The AI industry was set alight when DeepSeek unveiled its R1 AI model, which the company claims is comparable in performance to OpenAI's latest AI model but was created for a fraction of the price.

The new R1 model was created with just $6 million, which is a tiny drop in the lake of money that is pouring into AI companies all throughout the world. For context, OpenAI said it spent approximately $100 million training its latest model, "o3", and it's estimated the company could spend as much as $500 million to create GPT-5, the company's AI model that's on the horizon.
Having a new AI model be released for a fraction of the costs of known AI models caused a massive pullback from investors, resulting in approximately $1 trillion being wiped away from AI companies and the companies that fuel their progression.

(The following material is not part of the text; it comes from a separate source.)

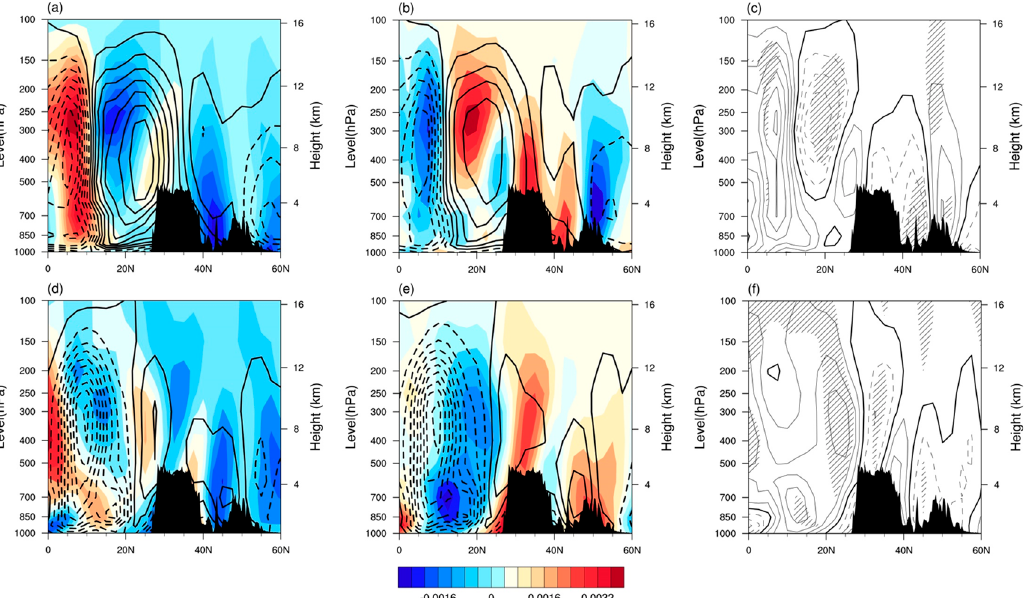
Figure 8. The latitude–height cross-sections of composite anomalies in zonal winds (m/s), averaged over 80°–100° E, in high (left column) and low (middle column) spring snowmelt years and the differences between high and low spring snowmelt (right column): ( a – c ) spring; ( d – f ) summer. The gray shading represents grid point values that were significant at the 90%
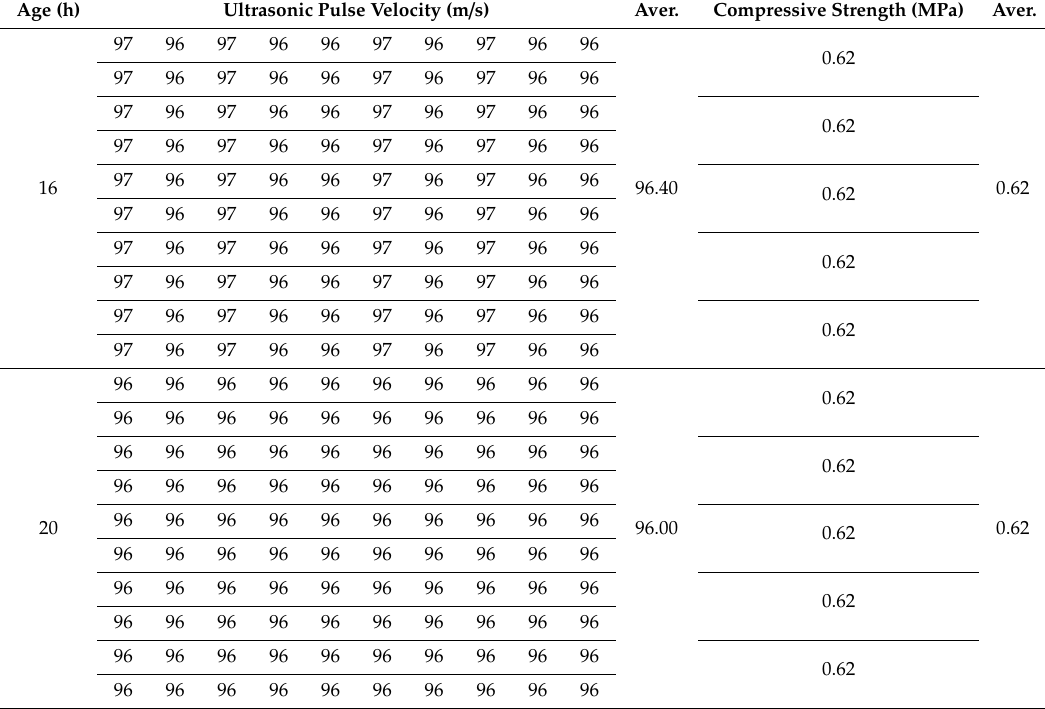
Table 4. Experiment results (40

Now, a new player has entered the game, and it's claiming to outperform both the R1 model from DeepSeek and OpenAI. According to reports, Chinese B2B company Alibaba has entered the game with its Qen 2.5-Max model, which is an open-source model the company claims is more impressive than R1, and is capable of outperforming OpenAI's GPT-4 model. Moreover, Alibaba says it's able to beat Meta's (META) Llama-3.1-405B. Since the announcement, the share price for Alibaba has increased by 1.2%.
It's currently too early to tell whether R1 or Alibaba's Qwen 2.5 model will come out on top or if it's just hot air from both companies. Regardless of the performance, US-based markets are reacting to the announcement, with OpenAI and Microsoft recently claiming DeepSeek stole OpenAI data to train R1.